Jim Morgan

Personal information
- Nationality: British (Welsh)
- Born: 29 January 1933
- Died: 13 January 2022 (aged 88)

Sport
- Sport: Lawn and indoor bowls
- Club: Barry Athletic BC (outdoor) Vale of Glamorgan (indoor)

Medal record
Representing Wales
Commonwealth Games
| Bronze medal – third place | 1978 Edmonton | pairs |
| Gold medal – first place | 1986 Edinburgh | fours |
British Isles Championships
| Gold medal – first place | 1964 | fours |

= Jim Morgan (bowls) =

Welsh lawn bowler

James Arthur Morgan (29 January 1933 – 13 January 2022) was a Welsh international lawn and indoor bowler.

== Bowls career ==
Morgan won a bronze medal in the pairs at the 1978 Commonwealth Games in Edmonton.
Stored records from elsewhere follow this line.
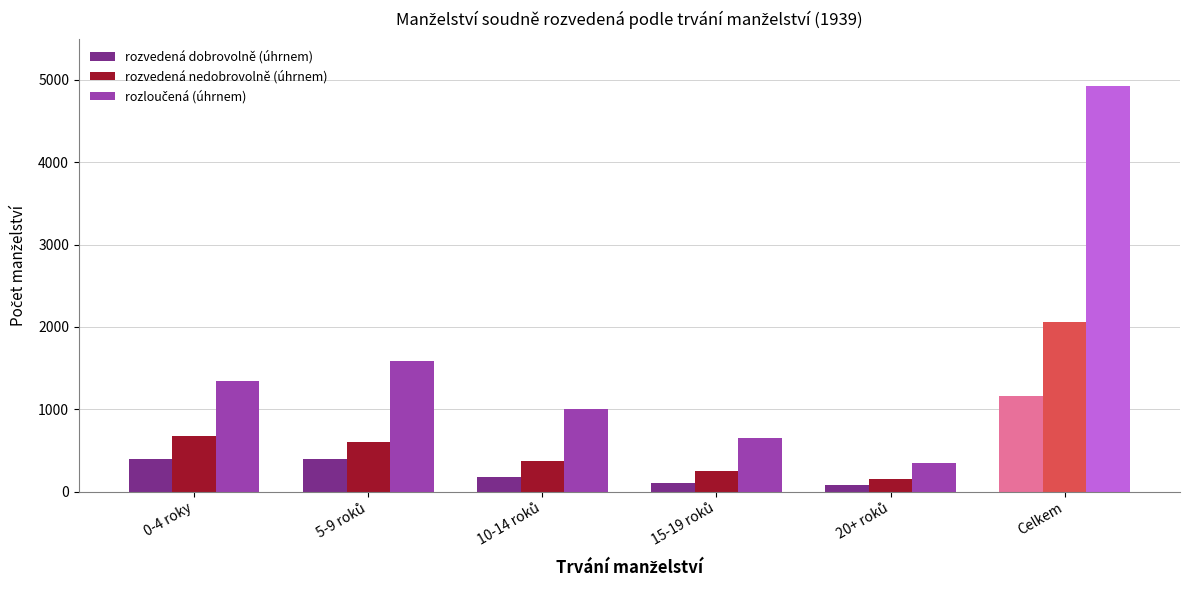

What is the label of the 6th bar from the left?

Celkem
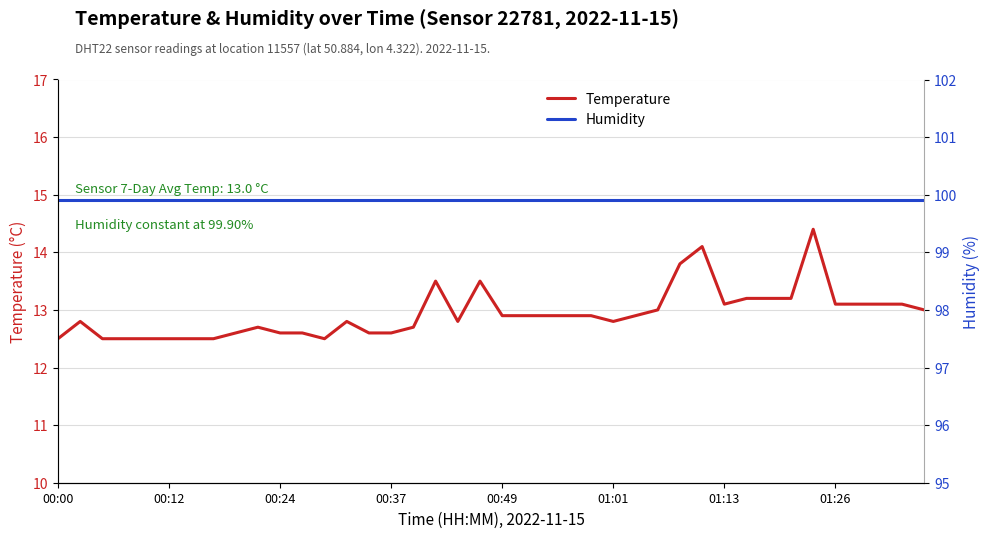

True or false: Humidity and Temperature cross at least once.

False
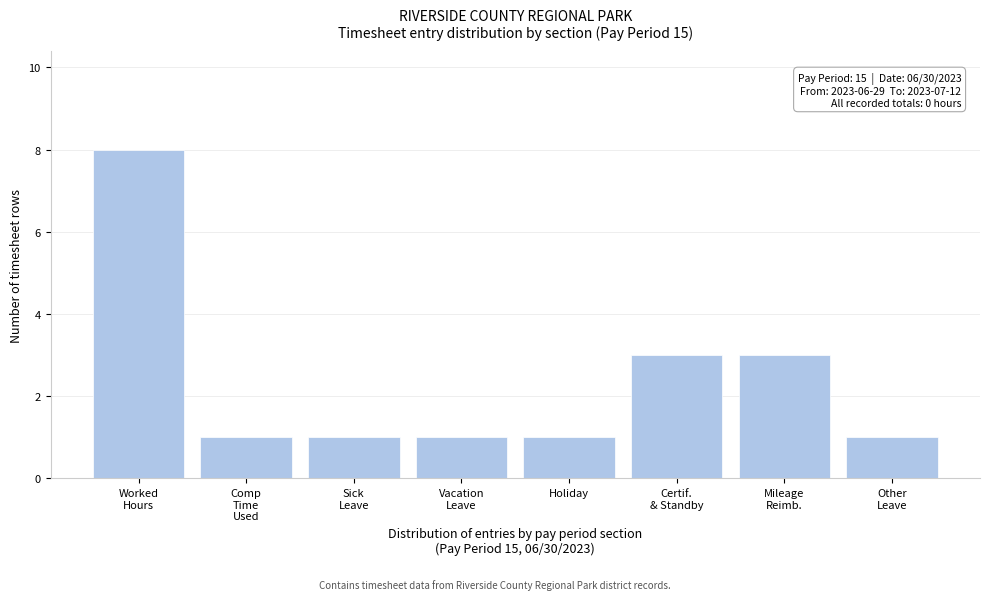

What is the difference between the maximum and minimum values?

7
Eight years later won a gold medal in the fours at the 1986 Commonwealth Games in Edinburgh with Hafod Thomas, Robert Weale and Will Thomas.

In between he also played in the fours at the 1982 Commonwealth Games. He played for the Barry Athletic Bowling Club which he joined in 1961. he was a Welsh international from 1972-1988.

Morgan was a two times Welsh National Champion, winning the fours in 1963 and 1969 when bowling for the Barry Athletic Bowls Club. He also won the 1964 British Isles Bowls Championships fours title.

Between 1972 and 1988, Morgan earned 44 caps for the Welsh national outdoor team, which included captaincy in 1982. Indoors he earned 69 caps between 1968 and 1990 and was again captain of the team in 1979.

== Death ==
Morgan died on 13 January 2022, at the age of 88.